FBI Director: ‘San Bernardino Litigation Isn’t About Trying to Set a Precedent’

In an op-ed piece that appeared Sunday on the Lawfare blog, FBI Director James Comey says the bureau’s attempt to force Apple to help the agency to break into the iPhone used by one of the San Bernardino shooters, “isn’t about trying to set a precedent.”

FBI Director: 'San Bernardino Litigation Isn't About Trying to Set a Precedent'

“The San Bernardino litigation isn’t about trying to set a precedent or send any kind of message. It is about the victims and justice,” wrote Comey. “Fourteen people were slaughtered and many more had their lives and bodies ruined. We owe them a thorough and professional investigation under law. That’s what this is. The American people should expect nothing less from the FBI.”

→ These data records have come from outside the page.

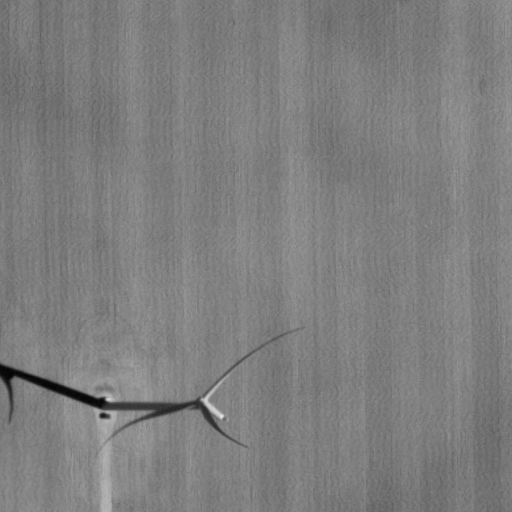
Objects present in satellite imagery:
wind turbine: (91, 406)
road: (107, 467)
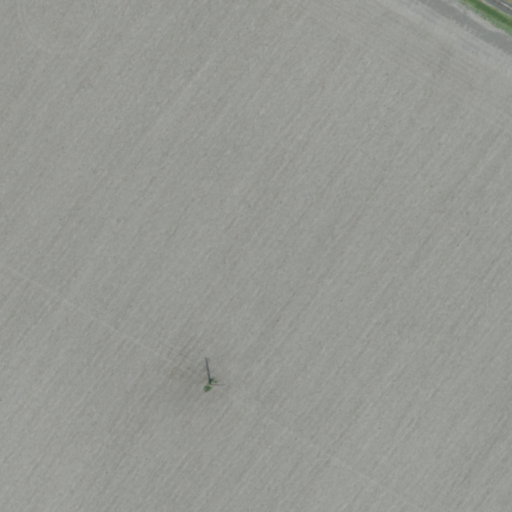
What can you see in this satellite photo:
railway: (503, 4)
power tower: (209, 386)
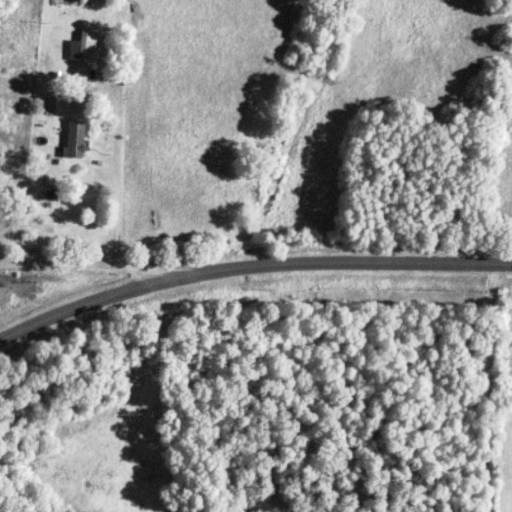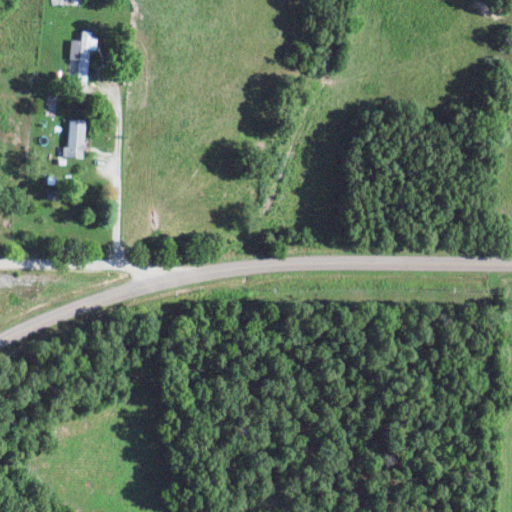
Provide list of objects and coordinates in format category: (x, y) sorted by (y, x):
building: (81, 55)
building: (73, 141)
road: (115, 188)
road: (250, 266)
road: (85, 270)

A number of technology firms – including Google, Facebook, and Twitter – have backed Apple’s stance on the issue. On the other side of the coin, U.S. presidential candidate Donald Trump, as well as a number of families of the San Bernardino victims are siding with the FBI. Apple has a February 26 deadline to file legal arguments against the court order.

Comey continued, saying, “The relief we seek is limited and its value increasingly obsolete because the technology continues to evolve. We simply want the chance, with a search warrant, to try to guess the terrorist’s passcode without the phone essentially self-destructing and without it taking a decade to guess correctly. That’s it. We don’t want to break anyone’s encryption or set a master key loose on the land.”

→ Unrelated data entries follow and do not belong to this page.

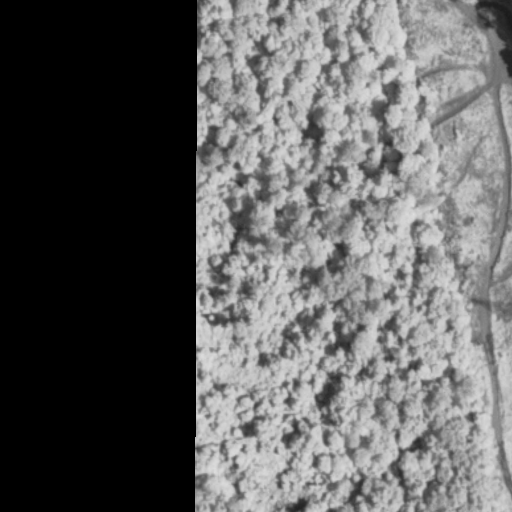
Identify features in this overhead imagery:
power tower: (511, 310)
building: (508, 311)
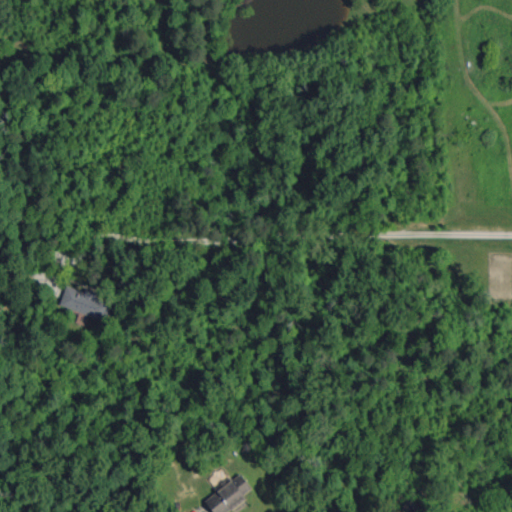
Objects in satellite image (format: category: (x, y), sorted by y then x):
road: (318, 159)
road: (310, 238)
building: (85, 302)
building: (229, 494)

Comey’s op-ed piece comes in the wake of Apple’s opposition to the bureau’s demand that the company help them break into the iPhone in question. Apple says once any “backdoor” is created, it could be used over and over again, on any device.

Director Comey rejects that argument, saying, “We simply want the chance, with a search warrant, to try to guess the terrorist’s passcode without the phone essentially self-destructing and without it taking a decade to guess correctly. That’s it. We don’t want to break anyone’s encryption or set a master key loose on the land.”

Comey continues, saying the “tension between security and privacy shouldn’t be resolved by the FBI, or Apple. Instead he says it should be “resolved by the American people deciding how we want to govern ourselves in a world we have never seen before.”

Comey’s claims could be met with a jaundiced eye, due to his longstanding opposition to Apple’s use of encryption in iPhones. He was quoted in 2014 as saying companies like Apple and Google were, “marketing something expressly to allow people to place themselves above the law.”